The Donald Keene Center arranges and hosts numerous events throughout the academic year, inviting leading Japanese and non-Japanese scholars, writers, artists, performers, and other Japan specialists to Columbia University. Its many informal lectures and discussions permit casual interaction with prominent Japanese cultural figures, and its more formal lectures provide one of the few settings for introducing such figures to the American public. In recent years, the Center has hosted such diverse speakers as poet and literary critic Ooka Makoto, writer and photographer Fosco Maraini, Nobel prize winning author Oe Kenzaburo, distinguished architect Taniguchi Yoshio, noted film historian Donald Richie, composer Takemitsu Toru, Noh actors Kanze Hideo and Umewaka Rokuro, and the late novelist Shiba Ryotaro. The Donald Keene Center also organizes major international conferences and symposia on various aspects of Japanese culture. In April 1996, the Abe Kobo Commemorative Symposium explored the literary and artistic contributions of one of Japan's most esteemed modern writers. In October 1997, the International Chikamatsu Symposium brought many dramatists, theater specialists, and leading Japanese scholars, filmmakers, critics, and performers to examine the life and work of Japan's great 18th-century playwright Chikamatsu Monzaemon.

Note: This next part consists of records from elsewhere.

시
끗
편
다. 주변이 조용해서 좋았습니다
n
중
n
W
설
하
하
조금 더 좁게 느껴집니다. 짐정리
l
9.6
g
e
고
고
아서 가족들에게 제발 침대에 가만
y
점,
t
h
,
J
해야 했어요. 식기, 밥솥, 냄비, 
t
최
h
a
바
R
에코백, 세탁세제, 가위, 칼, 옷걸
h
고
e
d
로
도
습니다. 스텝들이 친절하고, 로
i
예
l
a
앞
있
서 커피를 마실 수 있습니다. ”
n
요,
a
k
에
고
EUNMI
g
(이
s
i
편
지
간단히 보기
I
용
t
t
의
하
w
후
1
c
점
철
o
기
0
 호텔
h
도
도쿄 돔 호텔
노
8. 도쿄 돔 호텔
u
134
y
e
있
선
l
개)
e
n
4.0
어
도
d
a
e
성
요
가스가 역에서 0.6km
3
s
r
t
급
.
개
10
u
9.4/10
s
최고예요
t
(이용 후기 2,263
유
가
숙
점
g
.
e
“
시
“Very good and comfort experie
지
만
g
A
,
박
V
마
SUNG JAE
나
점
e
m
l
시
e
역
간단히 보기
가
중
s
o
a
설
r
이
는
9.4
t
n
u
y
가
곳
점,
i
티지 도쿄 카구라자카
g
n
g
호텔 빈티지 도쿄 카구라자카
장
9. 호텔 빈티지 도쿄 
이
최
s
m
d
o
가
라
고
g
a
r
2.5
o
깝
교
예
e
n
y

In addition to scholarly lectures, discussions, and symposia, the Center organizes a wide variety of cultural performances and exhibitions. These range from film series and art exhibits to musical performances, theatrical workshops, and lecture-demonstrations by leading artists, performers, writers, and scholars. Nearly all programs are open to the general public.
In recognition of its first decade of contributions to intellectual and cultural exchange between Japan and the United States, the Japan Foundation awarded the Donald Keene Center its Special Award for 1996.